Hier zeigte sich erneut der Fokus der Hoffenheimer auf gegenseitige Wechselbewegungen. Ein Stürmer kommt tief, ein Mittelfeldspieler stößt in den Raum hinter ihm. Sandro Wagner kam in diesem Fall entgegen, Mark Uth startete hinter den verfolgenden Sven Bender und ging alleine auf Roman Bürki zu. Wagner stellte ohnehin im Hinspiel eine entscheidende Rolle dar.

Wagner macht Bälle fest

Der kantige Mittelstürmer fiel vermehrt Richtung linkes Seitenaus und konnte dort einige hohe Zuspiele festmachen. Diese wurden schließlich weitergeleitet und konnten damit das Pressing Dortmunds aufbrechen. Das flexible Zusammenspiel beider Stürmer mit den offensiven Mittelfeldspielern zeichnet Hoffenheim aus und wird gerade gegen das Anlaufen der Borussia zu Chancen führen.
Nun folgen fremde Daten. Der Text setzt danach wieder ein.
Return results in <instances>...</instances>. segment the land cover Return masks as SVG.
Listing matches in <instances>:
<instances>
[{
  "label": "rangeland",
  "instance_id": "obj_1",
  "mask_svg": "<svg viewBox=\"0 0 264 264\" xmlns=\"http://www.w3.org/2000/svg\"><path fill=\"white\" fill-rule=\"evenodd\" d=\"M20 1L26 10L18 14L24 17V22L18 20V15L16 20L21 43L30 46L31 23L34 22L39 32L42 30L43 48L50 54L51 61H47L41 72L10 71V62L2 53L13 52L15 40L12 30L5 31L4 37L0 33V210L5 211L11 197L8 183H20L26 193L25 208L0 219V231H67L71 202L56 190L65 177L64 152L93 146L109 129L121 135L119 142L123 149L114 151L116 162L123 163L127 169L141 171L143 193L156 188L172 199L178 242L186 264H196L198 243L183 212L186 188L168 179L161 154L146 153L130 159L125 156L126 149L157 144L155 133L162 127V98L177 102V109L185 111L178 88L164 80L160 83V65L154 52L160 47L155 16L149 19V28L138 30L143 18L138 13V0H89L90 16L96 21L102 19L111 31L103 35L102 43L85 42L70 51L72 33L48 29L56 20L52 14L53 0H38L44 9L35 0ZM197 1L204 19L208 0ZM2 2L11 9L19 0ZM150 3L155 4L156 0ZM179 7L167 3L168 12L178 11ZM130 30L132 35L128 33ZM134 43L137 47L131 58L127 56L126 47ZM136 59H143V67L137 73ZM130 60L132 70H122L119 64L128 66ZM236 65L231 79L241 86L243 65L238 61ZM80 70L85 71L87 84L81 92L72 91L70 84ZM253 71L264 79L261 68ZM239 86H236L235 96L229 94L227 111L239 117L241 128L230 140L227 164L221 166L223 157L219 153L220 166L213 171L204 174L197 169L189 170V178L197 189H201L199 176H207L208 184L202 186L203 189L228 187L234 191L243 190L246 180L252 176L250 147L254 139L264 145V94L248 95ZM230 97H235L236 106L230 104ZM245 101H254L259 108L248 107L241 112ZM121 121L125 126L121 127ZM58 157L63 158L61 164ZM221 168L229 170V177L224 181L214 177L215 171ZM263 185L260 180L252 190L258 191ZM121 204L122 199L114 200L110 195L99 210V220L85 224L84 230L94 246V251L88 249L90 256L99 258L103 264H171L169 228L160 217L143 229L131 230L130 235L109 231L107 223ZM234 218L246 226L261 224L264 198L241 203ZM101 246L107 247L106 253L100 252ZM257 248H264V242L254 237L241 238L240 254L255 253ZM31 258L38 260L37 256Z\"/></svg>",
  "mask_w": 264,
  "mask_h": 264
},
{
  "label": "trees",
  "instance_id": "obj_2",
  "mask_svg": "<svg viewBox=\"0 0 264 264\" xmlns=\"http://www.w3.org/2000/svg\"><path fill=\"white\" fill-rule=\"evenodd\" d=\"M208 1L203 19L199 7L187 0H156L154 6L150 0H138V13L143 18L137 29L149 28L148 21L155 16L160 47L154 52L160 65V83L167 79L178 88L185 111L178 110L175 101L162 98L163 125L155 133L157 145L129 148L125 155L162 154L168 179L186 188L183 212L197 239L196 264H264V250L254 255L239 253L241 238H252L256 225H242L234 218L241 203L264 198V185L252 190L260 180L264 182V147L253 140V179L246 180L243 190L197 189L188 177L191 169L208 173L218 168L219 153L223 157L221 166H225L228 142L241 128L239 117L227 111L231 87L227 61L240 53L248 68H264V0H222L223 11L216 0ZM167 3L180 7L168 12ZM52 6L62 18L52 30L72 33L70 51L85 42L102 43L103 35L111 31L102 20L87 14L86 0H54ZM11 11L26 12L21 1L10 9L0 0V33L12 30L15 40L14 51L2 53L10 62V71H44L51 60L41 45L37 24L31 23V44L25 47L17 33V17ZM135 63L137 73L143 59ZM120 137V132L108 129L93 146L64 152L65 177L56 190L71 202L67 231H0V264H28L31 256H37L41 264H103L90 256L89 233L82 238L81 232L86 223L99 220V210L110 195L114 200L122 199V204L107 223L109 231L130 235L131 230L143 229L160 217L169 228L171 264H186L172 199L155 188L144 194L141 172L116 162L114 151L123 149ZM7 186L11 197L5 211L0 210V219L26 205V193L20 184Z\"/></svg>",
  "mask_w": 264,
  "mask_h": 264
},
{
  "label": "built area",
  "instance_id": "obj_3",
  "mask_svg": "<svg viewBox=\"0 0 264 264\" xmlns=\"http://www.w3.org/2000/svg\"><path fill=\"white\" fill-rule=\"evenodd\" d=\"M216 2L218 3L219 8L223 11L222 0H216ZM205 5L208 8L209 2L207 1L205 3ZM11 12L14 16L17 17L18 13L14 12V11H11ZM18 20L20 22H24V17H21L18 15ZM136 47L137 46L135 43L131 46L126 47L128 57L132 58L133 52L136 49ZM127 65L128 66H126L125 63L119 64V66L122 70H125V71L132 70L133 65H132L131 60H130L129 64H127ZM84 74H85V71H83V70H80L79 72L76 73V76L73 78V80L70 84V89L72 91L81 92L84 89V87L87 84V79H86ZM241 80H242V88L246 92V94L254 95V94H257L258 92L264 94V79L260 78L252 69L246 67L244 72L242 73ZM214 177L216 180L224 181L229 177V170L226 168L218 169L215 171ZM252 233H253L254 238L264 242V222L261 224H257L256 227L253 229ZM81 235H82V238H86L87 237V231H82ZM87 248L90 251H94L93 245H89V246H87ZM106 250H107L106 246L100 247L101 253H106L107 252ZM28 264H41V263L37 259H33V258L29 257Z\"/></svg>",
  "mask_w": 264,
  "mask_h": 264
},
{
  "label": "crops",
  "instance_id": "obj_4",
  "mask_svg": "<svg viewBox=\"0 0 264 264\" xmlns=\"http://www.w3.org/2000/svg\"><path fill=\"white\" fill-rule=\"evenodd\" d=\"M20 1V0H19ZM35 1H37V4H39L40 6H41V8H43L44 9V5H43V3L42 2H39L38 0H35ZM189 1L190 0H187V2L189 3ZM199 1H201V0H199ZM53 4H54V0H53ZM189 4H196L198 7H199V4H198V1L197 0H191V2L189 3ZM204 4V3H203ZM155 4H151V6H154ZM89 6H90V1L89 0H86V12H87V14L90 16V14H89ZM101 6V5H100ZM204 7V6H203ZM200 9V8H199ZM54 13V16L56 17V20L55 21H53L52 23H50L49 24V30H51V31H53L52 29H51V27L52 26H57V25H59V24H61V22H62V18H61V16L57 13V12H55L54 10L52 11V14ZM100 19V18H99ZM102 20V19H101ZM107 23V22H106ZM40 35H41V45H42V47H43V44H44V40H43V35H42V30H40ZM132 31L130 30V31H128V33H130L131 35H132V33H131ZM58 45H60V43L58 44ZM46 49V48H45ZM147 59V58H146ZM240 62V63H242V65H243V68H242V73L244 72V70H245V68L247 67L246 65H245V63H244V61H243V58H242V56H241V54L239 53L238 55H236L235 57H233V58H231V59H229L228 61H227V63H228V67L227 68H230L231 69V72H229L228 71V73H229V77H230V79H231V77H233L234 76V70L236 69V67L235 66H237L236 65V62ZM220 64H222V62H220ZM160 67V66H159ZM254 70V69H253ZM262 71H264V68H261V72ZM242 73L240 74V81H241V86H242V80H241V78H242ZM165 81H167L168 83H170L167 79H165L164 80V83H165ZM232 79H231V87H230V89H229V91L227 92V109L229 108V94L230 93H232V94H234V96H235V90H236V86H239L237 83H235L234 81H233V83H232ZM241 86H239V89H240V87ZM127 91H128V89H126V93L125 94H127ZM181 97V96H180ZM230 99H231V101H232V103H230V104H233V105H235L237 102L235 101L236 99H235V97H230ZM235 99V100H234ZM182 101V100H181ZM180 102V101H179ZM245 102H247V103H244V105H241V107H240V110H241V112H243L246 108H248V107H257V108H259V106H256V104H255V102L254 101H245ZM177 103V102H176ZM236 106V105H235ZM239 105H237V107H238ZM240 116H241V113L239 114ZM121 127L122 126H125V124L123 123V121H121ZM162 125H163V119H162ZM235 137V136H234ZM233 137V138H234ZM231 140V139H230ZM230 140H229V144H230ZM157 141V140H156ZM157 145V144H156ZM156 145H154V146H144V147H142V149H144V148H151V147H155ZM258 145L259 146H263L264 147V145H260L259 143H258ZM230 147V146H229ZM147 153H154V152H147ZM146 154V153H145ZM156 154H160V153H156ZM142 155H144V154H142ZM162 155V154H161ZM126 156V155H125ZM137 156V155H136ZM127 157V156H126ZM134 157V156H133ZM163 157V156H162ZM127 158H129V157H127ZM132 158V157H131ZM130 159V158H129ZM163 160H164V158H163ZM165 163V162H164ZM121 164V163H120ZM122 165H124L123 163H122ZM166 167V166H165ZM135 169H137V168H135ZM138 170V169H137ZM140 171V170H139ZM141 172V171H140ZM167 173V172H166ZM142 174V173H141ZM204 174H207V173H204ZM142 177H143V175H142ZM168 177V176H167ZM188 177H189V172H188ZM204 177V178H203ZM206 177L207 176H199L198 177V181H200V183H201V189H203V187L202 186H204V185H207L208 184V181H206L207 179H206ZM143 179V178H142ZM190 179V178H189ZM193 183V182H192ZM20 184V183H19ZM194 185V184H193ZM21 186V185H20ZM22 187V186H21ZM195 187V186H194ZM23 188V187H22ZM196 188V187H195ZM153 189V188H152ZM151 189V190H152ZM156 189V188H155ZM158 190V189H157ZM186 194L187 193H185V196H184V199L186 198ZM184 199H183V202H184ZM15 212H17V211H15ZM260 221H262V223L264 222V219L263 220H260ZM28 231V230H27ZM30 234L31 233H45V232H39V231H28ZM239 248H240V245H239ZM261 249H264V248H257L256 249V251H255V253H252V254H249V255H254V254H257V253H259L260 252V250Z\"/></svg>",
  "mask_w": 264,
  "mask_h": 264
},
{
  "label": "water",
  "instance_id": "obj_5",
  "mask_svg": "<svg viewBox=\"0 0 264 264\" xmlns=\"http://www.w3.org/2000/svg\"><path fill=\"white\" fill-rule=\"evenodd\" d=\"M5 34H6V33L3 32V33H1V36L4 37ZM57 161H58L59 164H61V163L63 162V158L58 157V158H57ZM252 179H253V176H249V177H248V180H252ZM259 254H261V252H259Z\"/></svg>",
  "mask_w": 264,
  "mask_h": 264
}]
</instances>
Somit haben letztlich beide Teams gute Möglichkeiten, mit ihrem bevorzugten Spiel Chancen zu kreieren. Hoffenheim wird das Zentrum versperren, der BVB wird einen Weg suchen, die TSG über die Flügel zu knacken. Das kann über Dembele funktionieren, das kann aber auch über ein gezieltes Öffnen und Suchen der Achter hinter dem gegnerischen Defensiv-Fünfeck laufen.

Die TSG dagegen wird alles daran setzen, das Zentrum zu öffnen und dort Wege zu finden. Die größte Schwierigkeit stellt sich dabei darin, den hohen Druck in erster Linie über Baumann und die Dreierkette aufzulösen, um anschließend die entstehenden Lücken zu nutzen. Sollte das nicht funktionieren, bleibt die Option, mit langen Bällen Wagner zu suchen, weiter möglich.